**CONSEGNA**
Riporta tale e quale tutto ciò che, nell'articolo sulla Colombia, va da "Colombia dopo il" fino a "riproponiamo questa rifessione.".

Colombia dopo il Nobel: l'accordo rigettato e la pace che si allontana

10 Ottobre 2016 /

Condividi su

Il Nobel per la pace 2016 è andato al presidente colombiano Juan Manuel Santos che ha guidato il Paese verso il processo di pace con i guerriglieri Farc. Nei giorni scorsi sono state tante le considerazioni in proposito. Per avere un’idea di quello che è accaduto e delle ragioni del riconoscimento di Oslo, riproponiamo questa rifessione.
di Maurizio Matteuzzi
Sono molte le ragioni che, a posteriori, possono spiegare il fulmine a ciel sereno caduto il 2 ottobre scorso sulla Colombia. Il clamoroso, e inquietante, rigetto del referendum sull’accordo di pace, negoziato per 4 lunghi anni nel silenzio discreto dell’Avana fra il governo – anzi lo Stato – colombiano e le Farc, Forze Armate Rivoluzionarie Colombiane, il più antico e radicato gruppo guerrigliero dell’America latina e probabilmente del mondo, ha colto tutti di sorpresa. Non solo le società di sondaggi che davano il sì al 60-70% e il no al 30-40%. Invece il no ha vinto, sia pure per un pugno di voti e con meno di un punto percentuale – grosso modo 60 mila voti sui quasi 13 milioni totali, 50.2% contro 49.8% – e soprattutto in presenza di un livello di astensione incredibile (se non fossimo in Colombia, il paese dei paradossi) pensando alla posta in palio, il 63%.
La pace sembrava a un passo dopo 52 anni di guerra civile strisciante – le Farc nacquero nel ’64 come guerriglia campesina contro l’arroganza violenta del duopolio oligarchico liberali-conservatori -, anzi dopo quasi 70 anni – se la si fa partire dall’assassinio del leader liberale Jorge Eliécer Gaitán, nel 1948, che nella capitale scatenò la rivolta nota come “el Bogotazo” e nel paese il feroce decennio chiamato “la Violencia”.
Il 29 agosto dall’Avana era stato proclamato un “cessate il fuoco bilaterale e definitivo”, il 26 settembre da Cartagena il presidente Juan Manuel Santos e il leader delle Farc Rodrigo Londoño Echeverri, “Timochenko”, vestiti di bianco, avevano firmato l’accordo e celebrato la pace in pompa magna e davanti a una bella fetta di mondo. Il referendum del 2 ottobre doveva essere e non sembrava altro che una formalità. Invece è stata la Brexit della Colombia. Uno tsunami.

**VOCI ESTRATTE**
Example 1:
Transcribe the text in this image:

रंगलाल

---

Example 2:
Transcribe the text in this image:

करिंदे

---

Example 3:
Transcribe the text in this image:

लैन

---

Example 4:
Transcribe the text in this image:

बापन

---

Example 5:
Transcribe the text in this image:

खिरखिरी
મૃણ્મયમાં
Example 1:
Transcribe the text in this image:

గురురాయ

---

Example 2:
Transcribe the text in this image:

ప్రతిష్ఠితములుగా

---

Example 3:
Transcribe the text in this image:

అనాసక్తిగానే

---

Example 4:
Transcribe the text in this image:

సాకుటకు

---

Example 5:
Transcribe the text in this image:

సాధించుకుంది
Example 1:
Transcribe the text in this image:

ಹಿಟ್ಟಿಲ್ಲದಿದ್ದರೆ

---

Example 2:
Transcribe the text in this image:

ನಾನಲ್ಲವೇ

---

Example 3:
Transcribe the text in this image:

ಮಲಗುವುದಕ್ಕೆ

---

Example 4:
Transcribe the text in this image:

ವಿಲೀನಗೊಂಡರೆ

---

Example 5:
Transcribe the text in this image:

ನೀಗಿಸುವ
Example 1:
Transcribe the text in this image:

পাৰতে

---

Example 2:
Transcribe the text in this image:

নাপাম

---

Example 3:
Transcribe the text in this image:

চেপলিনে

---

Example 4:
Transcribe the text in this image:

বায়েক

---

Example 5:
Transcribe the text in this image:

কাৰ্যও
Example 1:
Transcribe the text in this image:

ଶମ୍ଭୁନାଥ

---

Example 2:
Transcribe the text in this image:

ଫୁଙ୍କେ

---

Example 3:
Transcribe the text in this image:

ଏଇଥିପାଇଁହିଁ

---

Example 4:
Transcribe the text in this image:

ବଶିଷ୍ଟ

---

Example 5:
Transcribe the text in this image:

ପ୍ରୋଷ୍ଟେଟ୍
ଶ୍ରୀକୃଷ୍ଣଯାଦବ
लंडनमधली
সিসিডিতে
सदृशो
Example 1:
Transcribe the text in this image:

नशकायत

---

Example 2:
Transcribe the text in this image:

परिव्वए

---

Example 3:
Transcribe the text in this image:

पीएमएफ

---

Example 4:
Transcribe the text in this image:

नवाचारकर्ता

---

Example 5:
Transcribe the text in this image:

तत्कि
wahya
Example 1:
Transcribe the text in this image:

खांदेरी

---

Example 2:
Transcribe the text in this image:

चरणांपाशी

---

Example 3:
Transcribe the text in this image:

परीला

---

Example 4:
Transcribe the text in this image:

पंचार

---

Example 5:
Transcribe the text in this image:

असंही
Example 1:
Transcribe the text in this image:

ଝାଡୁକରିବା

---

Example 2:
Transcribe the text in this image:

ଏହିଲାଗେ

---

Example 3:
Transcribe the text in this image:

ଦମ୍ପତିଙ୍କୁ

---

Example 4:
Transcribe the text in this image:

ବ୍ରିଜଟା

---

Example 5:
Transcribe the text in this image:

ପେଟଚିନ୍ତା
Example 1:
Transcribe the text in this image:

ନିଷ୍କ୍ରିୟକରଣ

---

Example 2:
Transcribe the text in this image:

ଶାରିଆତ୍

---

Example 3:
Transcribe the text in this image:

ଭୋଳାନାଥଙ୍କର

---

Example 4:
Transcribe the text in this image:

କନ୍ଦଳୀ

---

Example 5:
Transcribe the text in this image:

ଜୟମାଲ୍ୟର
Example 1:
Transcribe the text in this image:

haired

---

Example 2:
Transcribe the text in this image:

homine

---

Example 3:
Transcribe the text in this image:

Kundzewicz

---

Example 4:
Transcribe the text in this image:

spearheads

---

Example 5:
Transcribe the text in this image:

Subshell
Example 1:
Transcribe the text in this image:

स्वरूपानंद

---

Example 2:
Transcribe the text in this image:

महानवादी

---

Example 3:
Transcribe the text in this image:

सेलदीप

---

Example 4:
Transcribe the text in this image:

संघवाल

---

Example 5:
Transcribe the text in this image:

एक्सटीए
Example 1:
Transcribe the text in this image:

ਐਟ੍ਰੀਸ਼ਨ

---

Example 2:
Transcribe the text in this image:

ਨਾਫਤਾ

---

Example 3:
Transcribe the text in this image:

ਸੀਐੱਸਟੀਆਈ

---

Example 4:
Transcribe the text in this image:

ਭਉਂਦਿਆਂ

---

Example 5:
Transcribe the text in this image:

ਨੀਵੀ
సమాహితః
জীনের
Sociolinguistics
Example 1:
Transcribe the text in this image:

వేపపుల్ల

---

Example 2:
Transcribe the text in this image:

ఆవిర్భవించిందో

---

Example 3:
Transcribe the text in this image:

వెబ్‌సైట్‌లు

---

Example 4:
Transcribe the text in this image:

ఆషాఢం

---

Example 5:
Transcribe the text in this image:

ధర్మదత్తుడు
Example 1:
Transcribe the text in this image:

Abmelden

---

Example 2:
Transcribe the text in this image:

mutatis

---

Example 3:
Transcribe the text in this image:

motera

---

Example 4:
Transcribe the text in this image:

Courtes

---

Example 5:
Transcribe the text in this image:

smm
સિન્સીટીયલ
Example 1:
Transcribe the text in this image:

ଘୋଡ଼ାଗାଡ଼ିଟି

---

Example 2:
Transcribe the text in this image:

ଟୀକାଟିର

**SOLUZIONE**
Colombia dopo il Nobel: l'accordo rigettato e la pace che si allontana

10 Ottobre 2016 /

Condividi su

Il Nobel per la pace 2016 è andato al presidente colombiano Juan Manuel Santos che ha guidato il Paese verso il processo di pace con i guerriglieri Farc. Nei giorni scorsi sono state tante le considerazioni in proposito. Per avere un’idea di quello che è accaduto e delle ragioni del riconoscimento di Oslo, riproponiamo questa rifessione.